Tensile strength of the spunlace nonwoven fabric composed of the short vinylon fibers and cellulose short fibers obtained in Examples 1 to 7 and the spunlace nonwoven fabric composed of only the short vinylon fibers of Comparative Examples 1 to 4 or only the short cellulose fibers The NSM strength was measured and the results are shown in Table 1. NMS strength measured the tensile strength of the nonwoven fabric in the machine direction (machine direction at the time of production), and the value converted per basis weight of 100 g / m ² was defined as NSM strength. In addition, this NSM strength is shown by the strength per 5 cm width.

  The measuring method of the tensile strength of a nonwoven fabric is measured according to the method of JIS-L-1906 (2000) A. That is, a strip-shaped sample piece having a sample width of 5 cm was prepared, and the sample piece was separated by 10 cm between the chuck and the tensile speed using a constant speed extension type tensile tester (Tensilon UTM-4-1-100 manufactured by Toyo Baldwin).

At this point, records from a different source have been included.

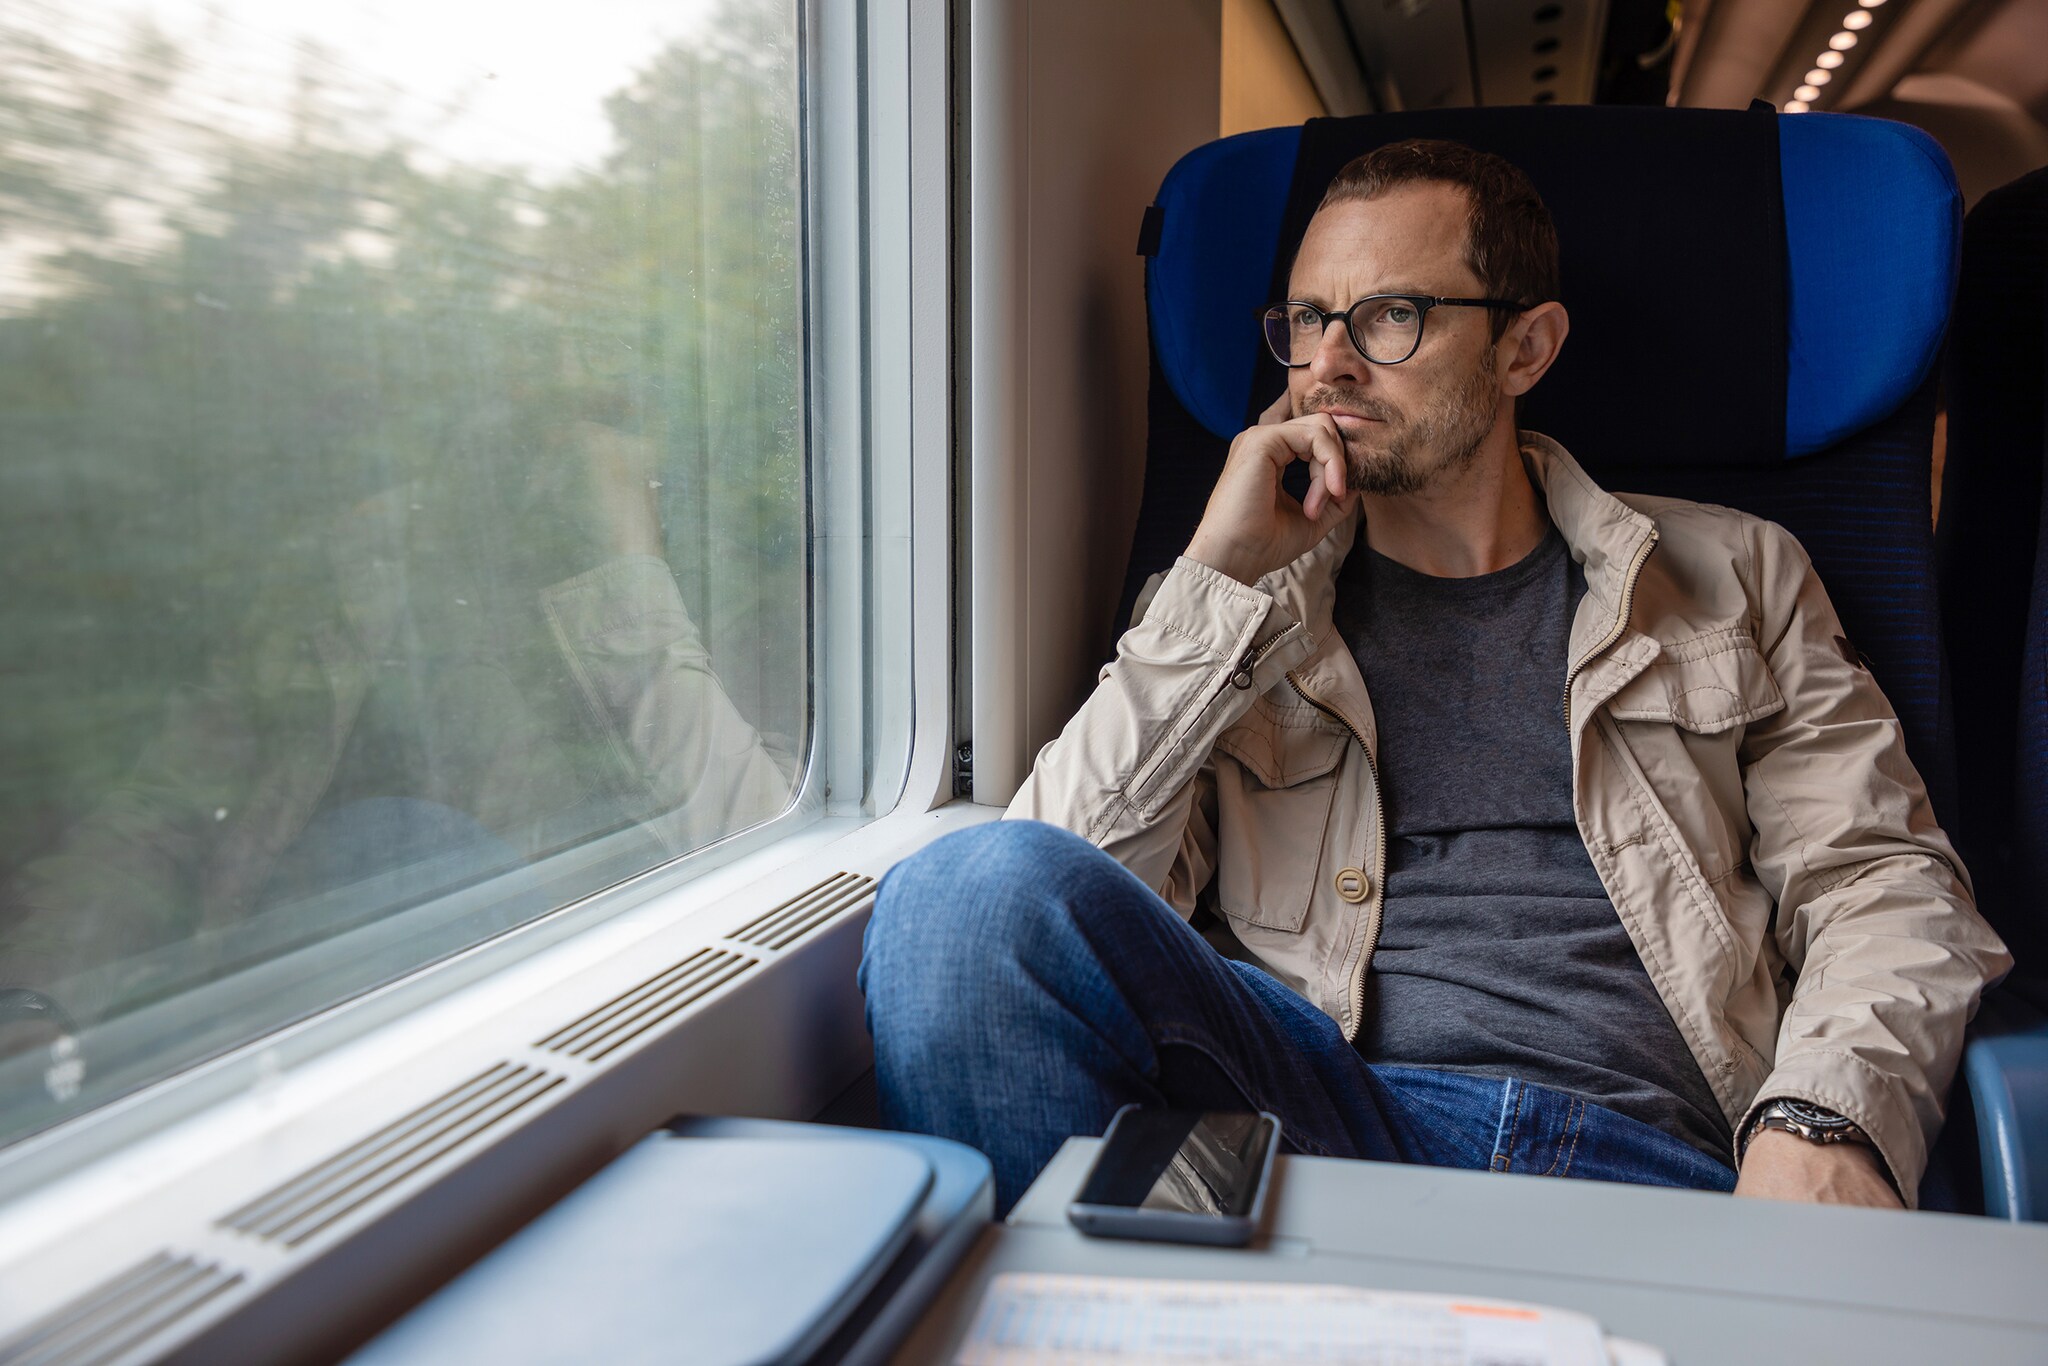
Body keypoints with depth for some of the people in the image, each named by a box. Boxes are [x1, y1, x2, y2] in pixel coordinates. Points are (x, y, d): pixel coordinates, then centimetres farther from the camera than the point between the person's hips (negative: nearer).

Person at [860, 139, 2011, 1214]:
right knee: (981, 890, -28)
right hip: (1311, 1110, 2)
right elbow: (1071, 887, 4)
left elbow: (1882, 877, 12)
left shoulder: (1735, 577, 20)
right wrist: (1223, 579, -2)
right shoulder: (1232, 607, 18)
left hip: (1654, 1159, -1)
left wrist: (1822, 1125, -9)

The tensile strength was defined as the load when each sample piece was broken at 10 cm / min.

As can be seen from Table 1, the spunlace nonwoven fabric containing the vinylon short fibers obtained by the method of the present invention in Examples 1 to 8 is a spunlace nonwoven fabric or a cellulosic fiber composed only of the vinylon short fibers of Comparative Examples 1 to 4. It can be clearly seen that the tensile strength of the nonwoven fabric is remarkably improved as compared with the nonwoven fabric composed of only the non-woven fabric.

Claims (3)

Vinylon short fibers and cellulose short fibers are mixed at a ratio of 70 to 30/30 to 70 (mass ratio), opened by a card machine to obtain a short fiber web, and then the obtained short fiber web is provided. A spunlace nonwoven fabric containing vinylon short fibers, which is supported on a hole support, subjected to high-pressure water flow from the short fiber web side to the short fiber webs, entangled between the short fibers, and then dried. Production method. The method for producing a spunlace nonwoven fabric containing vinylon short fibers according to claim 1, wherein the cellulose short fibers are cotton fibers. A spunlace nonwoven fabric comprising vinylon short fibers obtained by the method according to claim 1 or 2.